Jennifer Haigh: Pennsyltucky? That’s what we called it in our family. That’s what my dad called it. He was born and raised there, I was born and raised there. My mother still lives there. It’s coal-mining country, or it used to be. There’s really no mining left. When I was growing up there, if you drove five miles in any direction from my parents’ house, you would see some kind of handmade anti-abortion sign in somebody’s yard — “Abortion Stops a Beating Heart,” all these slogans and images of fetuses. I grew up surrounded by that. It’s a socially conservative place, very Catholic. I went to 12 years of Catholic school, so I heard all the arguments against abortion. I didn’t know anybody who was openly pro-choice until I went off to college. So when I wrote Victor Prine, it was clear to me that he was from my hometown. I’ve known this guy my whole life.
RRC: Every book presents its own particular challenges. You’ve written numerous novels. What was most the challenging part of writing Mercy Street — and what ended up pleasing you most?

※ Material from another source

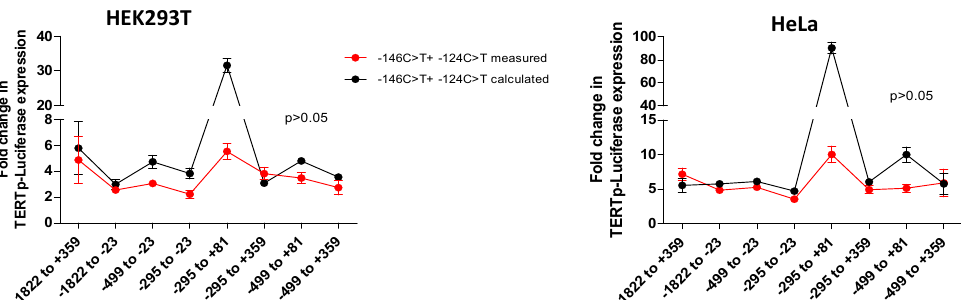
Figure 2. Impact of TERT promoter mutations − 146C>T and − 124C>T on TERT transcription. ( A , B ). Fold-change in TERT expression in HEK293T ( A ) and HeLa ( B ) cells transfected with the wt or mutant TERTp-luciferase reporter constructs. HEK293T (1.2 × 10 5 cells/well) or HeLa (5 × 10 4 cells/well) were seeded in a 48-well plate and transfected with 200 ng of each of the wt (black) or mutated (green: − 146C>T; blue: − 124C>T; red: − 146C>T + − 124C>T) TERTp-luciferase reporters + HSV-TK-Renilla-luciferase for normalization (10 ng in HEK293T and 20 ng in HeLa) for 48 h. Firefly Luciferase RLU was normalized to Renilla Luciferase RLU and transcription levels were further normalized to the wt for each TERT promoter construct. Results are the mean of at least 3 independent experiments carried out in duplicate. Error bars represent standard error. Differences were compared using a one-way ANOVA followed by a Newman–Keuls post-hoc test for pairwise comparisons. * indicates p < 0.05, ** indicates p < 0.01, *** indicates p < 0.001. ( C ). Comparison of the measured and estimated fold increase in TERT expression for the double mutant. The fold increase in TERTp-luciferase expression measured for the double mutant (red) was compared with the calculated sum of the fold increase due to the − 146C>T mutation + − 124C>T mutation (black).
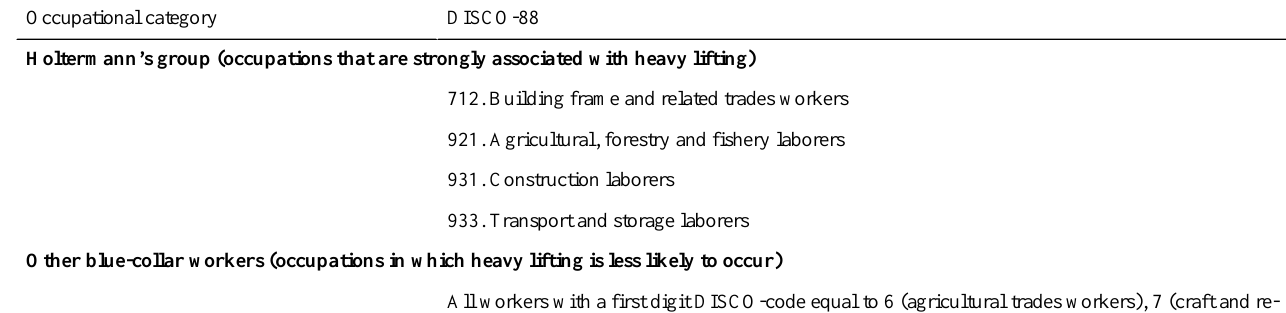
Table 1. Occupational categories according to DISCO-88.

Jennifer Haigh: The hardest part was anticipating people’s reactions to it. A lot of that has to do with my background, with attitudes I have internalized. Abortion was a taboo subject when I was growing up — not just in my family, but in my community. I know how strongly some people feel against abortion, and I’m sure this book disappointed and alienated some who are my readers. But if you start thinking about that, you’ll never write anything. I’m pretty good at putting on horse blinders when I’m writing. So I just had to power through.
RRC: Obviously, you couldn’t have known that Dobbs was going to happen.

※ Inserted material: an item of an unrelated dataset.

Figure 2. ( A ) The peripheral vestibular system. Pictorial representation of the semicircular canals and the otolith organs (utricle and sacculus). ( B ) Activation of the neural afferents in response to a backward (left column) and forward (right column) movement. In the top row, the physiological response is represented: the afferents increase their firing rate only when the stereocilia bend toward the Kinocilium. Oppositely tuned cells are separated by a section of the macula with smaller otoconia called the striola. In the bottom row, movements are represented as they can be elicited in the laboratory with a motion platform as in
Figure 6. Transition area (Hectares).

Jennifer Haigh: No. Really, the book is so horribly timely in a way I never could have anticipated. I spent four years writing it, and it was published four months before the Dobbs decision.

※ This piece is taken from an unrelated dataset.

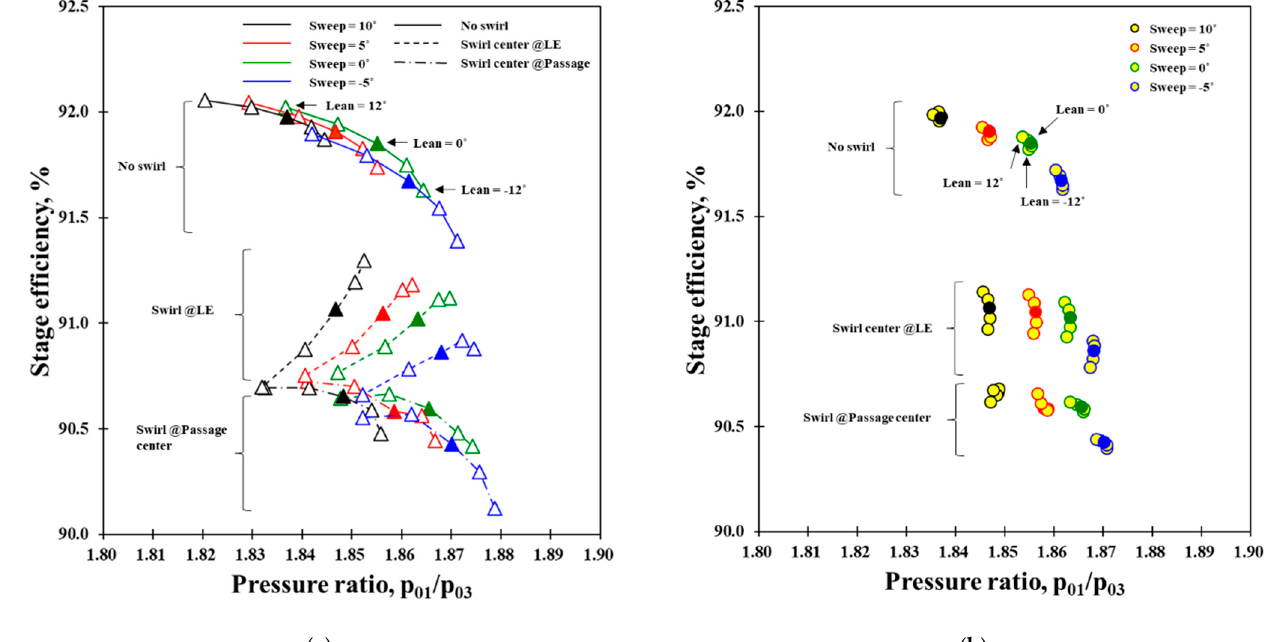
Figure 8. Comparison of stage efficiencies: ( a ) Straight lean; ( b ) Compound lean.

RRC: There must be some sort of schadenfreude-like expression for “reluctantly taking pleasure in bad things that happen, that coincidentally serve your own interests.” There’s got to be some German word for that.
Jennifer Haigh: You know there is. There is a compound noun for literally everything in German.
RRC: Last thing. I know you’ve won a lot of awards over the years. What are your thoughts upon winning this award? Is Mark Twain an important writer to you? If so, how?
Jennifer Haigh: It relates to what I was talking about earlier, this extreme empathy that I think is at the heart of writing any novel — I think Twain was the first writer I read who did that. It’s what I’ve always responded to in his work. I particularly love that this award is very specifically designated for an American voice. Everything Twain wrote was voice-driven, and so is Mercy Street — much more so than anything I’ve written before. So I love that resonance.
RRC: Can you tell me what you are working on now?
Jennifer Haigh: I just finished a new novel, Rabbit Moon, which will be published next April. It’s a story I wrote largely in Shanghai, where I spent several months on a writing fellowship — undoubtedly the coolest thing I’ll ever get to do as a writer. It’s about an American couple, acrimoniously divorced, who travel to China when their estranged daughter, who’s been teaching English there, is struck by a hit and run driver. It’s completely unlike anything I’ve ever written.
RRC: I can’t wait! Meanwhile, thanks so much for this interview. I look forward, when we see each other, to hearing about the husband that you’ve acquired — I think fairly recently, right?
Jennifer Haigh: Yes, just under a year ago — so he’s still under warranty!